## THE TASK
Transcribe the text lines of every record below word for word, leaving the pictures out of your answer.

## DATASET RECORDS
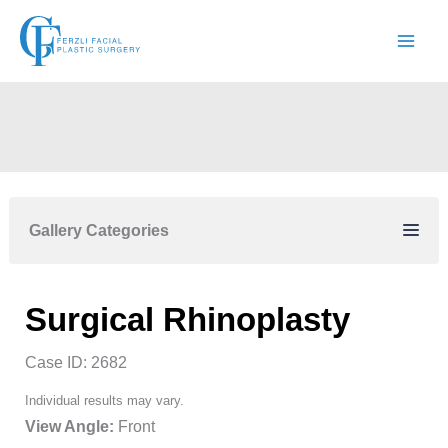
Skip
to
content
Gallery Categories
Surgical Rhinoplasty
Case ID: 2682
Individual results may vary.
View Angle:
Front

## FINAL ANSWER
Skip
to
content
Gallery Categories
Surgical Rhinoplasty
Case ID: 2682
Individual results may vary.
View Angle:
Front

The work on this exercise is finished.